▶ Aim of the exercise
Arrange every line of the data below as a numbered list, omitting any blank lines.

··· Records for the exercise ···

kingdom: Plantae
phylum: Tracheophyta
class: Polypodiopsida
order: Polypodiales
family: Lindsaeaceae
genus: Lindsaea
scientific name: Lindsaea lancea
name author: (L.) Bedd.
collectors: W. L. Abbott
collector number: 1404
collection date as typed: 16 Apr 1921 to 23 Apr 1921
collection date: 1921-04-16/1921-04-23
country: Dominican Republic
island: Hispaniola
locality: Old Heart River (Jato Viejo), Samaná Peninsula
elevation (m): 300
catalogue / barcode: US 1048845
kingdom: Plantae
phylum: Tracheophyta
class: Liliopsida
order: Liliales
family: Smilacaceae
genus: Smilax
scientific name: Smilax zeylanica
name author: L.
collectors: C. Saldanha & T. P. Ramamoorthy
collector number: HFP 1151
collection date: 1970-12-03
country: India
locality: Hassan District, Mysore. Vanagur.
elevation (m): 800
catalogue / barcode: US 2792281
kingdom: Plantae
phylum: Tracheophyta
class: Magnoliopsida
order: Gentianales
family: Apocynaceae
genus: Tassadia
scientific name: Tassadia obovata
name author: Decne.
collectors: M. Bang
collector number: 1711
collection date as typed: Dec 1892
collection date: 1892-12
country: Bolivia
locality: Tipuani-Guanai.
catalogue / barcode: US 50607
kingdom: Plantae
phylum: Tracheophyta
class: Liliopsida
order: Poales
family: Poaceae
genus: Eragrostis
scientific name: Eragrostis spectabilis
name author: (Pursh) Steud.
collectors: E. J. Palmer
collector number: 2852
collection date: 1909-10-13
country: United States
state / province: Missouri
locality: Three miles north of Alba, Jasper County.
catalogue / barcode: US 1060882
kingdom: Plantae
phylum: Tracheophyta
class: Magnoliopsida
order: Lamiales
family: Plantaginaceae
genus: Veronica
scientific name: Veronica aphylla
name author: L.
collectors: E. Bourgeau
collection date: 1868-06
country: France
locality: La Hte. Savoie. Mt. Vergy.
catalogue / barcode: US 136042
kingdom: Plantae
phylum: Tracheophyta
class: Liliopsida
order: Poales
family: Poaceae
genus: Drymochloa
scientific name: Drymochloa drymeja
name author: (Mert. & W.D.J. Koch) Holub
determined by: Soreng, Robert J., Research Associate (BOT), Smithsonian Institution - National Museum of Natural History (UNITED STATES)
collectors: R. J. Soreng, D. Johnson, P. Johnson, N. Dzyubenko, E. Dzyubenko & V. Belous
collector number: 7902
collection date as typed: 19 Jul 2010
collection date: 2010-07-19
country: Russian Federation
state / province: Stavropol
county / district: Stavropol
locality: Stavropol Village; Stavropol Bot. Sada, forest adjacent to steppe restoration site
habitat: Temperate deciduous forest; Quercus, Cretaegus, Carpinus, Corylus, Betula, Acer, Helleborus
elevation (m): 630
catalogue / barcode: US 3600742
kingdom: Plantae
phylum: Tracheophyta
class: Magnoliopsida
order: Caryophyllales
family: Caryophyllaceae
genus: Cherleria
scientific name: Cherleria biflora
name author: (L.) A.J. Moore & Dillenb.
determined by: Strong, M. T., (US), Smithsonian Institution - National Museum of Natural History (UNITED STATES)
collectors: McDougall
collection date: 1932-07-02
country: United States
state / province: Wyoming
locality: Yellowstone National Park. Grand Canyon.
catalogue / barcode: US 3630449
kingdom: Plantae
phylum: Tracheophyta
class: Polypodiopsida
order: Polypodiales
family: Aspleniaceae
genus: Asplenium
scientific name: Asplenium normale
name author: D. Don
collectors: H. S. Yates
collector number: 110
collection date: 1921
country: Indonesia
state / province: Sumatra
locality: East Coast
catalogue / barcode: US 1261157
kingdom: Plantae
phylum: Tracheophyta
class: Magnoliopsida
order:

···

▶ Task result
1. kingdom: Plantae
2. phylum: Tracheophyta
3. class: Polypodiopsida
4. order: Polypodiales
5. family: Lindsaeaceae
6. genus: Lindsaea
7. scientific name: Lindsaea lancea
8. name author: (L.) Bedd.
9. collectors: W. L. Abbott
10. collector number: 1404
11. collection date as typed: 16 Apr 1921 to 23 Apr 1921
12. collection date: 1921-04-16/1921-04-23
13. country: Dominican Republic
14. island: Hispaniola
15. locality: Old Heart River (Jato Viejo), Samaná Peninsula
16. elevation (m): 300
17. catalogue / barcode: US 1048845
18. kingdom: Plantae
19. phylum: Tracheophyta
20. class: Liliopsida
21. order: Liliales
22. family: Smilacaceae
23. genus: Smilax
24. scientific name: Smilax zeylanica
25. name author: L.
26. collectors: C. Saldanha & T. P. Ramamoorthy
27. collector number: HFP 1151
28. collection date: 1970-12-03
29. country: India
30. locality: Hassan District, Mysore. Vanagur.
31. elevation (m): 800
32. catalogue / barcode: US 2792281
33. kingdom: Plantae
34. phylum: Tracheophyta
35. class: Magnoliopsida
36. order: Gentianales
37. family: Apocynaceae
38. genus: Tassadia
39. scientific name: Tassadia obovata
40. name author: Decne.
41. collectors: M. Bang
42. collector number: 1711
43. collection date as typed: Dec 1892
44. collection date: 1892-12
45. country: Bolivia
46. locality: Tipuani-Guanai.
47. catalogue / barcode: US 50607
48. kingdom: Plantae
49. phylum: Tracheophyta
50. class: Liliopsida
51. order: Poales
52. family: Poaceae
53. genus: Eragrostis
54. scientific name: Eragrostis spectabilis
55. name author: (Pursh) Steud.
56. collectors: E. J. Palmer
57. collector number: 2852
58. collection date: 1909-10-13
59. country: United States
60. state / province: Missouri
61. locality: Three miles north of Alba, Jasper County.
62. catalogue / barcode: US 1060882
63. kingdom: Plantae
64. phylum: Tracheophyta
65. class: Magnoliopsida
66. order: Lamiales
67. family: Plantaginaceae
68. genus: Veronica
69. scientific name: Veronica aphylla
70. name author: L.
71. collectors: E. Bourgeau
72. collection date: 1868-06
73. country: France
74. locality: La Hte. Savoie. Mt. Vergy.
75. catalogue / barcode: US 136042
76. kingdom: Plantae
77. phylum: Tracheophyta
78. class: Liliopsida
79. order: Poales
80. family: Poaceae
81. genus: Drymochloa
82. scientific name: Drymochloa drymeja
83. name author: (Mert. & W.D.J. Koch) Holub
84. determined by: Soreng, Robert J., Research Associate (BOT), Smithsonian Institution - National Museum of Natural History (UNITED STATES)
85. collectors: R. J. Soreng, D. Johnson, P. Johnson, N. Dzyubenko, E. Dzyubenko & V. Belous
86. collector number: 7902
87. collection date as typed: 19 Jul 2010
88. collection date: 2010-07-19
89. country: Russian Federation
90. state / province: Stavropol
91. county / district: Stavropol
92. locality: Stavropol Village; Stavropol Bot. Sada, forest adjacent to steppe restoration site
93. habitat: Temperate deciduous forest; Quercus, Cretaegus, Carpinus, Corylus, Betula, Acer, Helleborus
94. elevation (m): 630
95. catalogue / barcode: US 3600742
96. kingdom: Plantae
97. phylum: Tracheophyta
98. class: Magnoliopsida
99. order: Caryophyllales
100. family: Caryophyllaceae
101. genus: Cherleria
102. scientific name: Cherleria biflora
103. name author: (L.) A.J. Moore & Dillenb.
104. determined by: Strong, M. T., (US), Smithsonian Institution - National Museum of Natural History (UNITED STATES)
105. collectors: McDougall
106. collection date: 1932-07-02
107. country: United States
108. state / province: Wyoming
109. locality: Yellowstone National Park. Grand Canyon.
110. catalogue / barcode: US 3630449
111. kingdom: Plantae
112. phylum: Tracheophyta
113. class: Polypodiopsida
114. order: Polypodiales
115. family: Aspleniaceae
116. genus: Asplenium
117. scientific name: Asplenium normale
118. name author: D. Don
119. collectors: H. S. Yates
120. collector number: 110
121. collection date: 1921
122. country: Indonesia
123. state / province: Sumatra
124. locality: East Coast
125. catalogue / barcode: US 1261157
126. kingdom: Plantae
127. phylum: Tracheophyta
128. class: Magnoliopsida
129. order:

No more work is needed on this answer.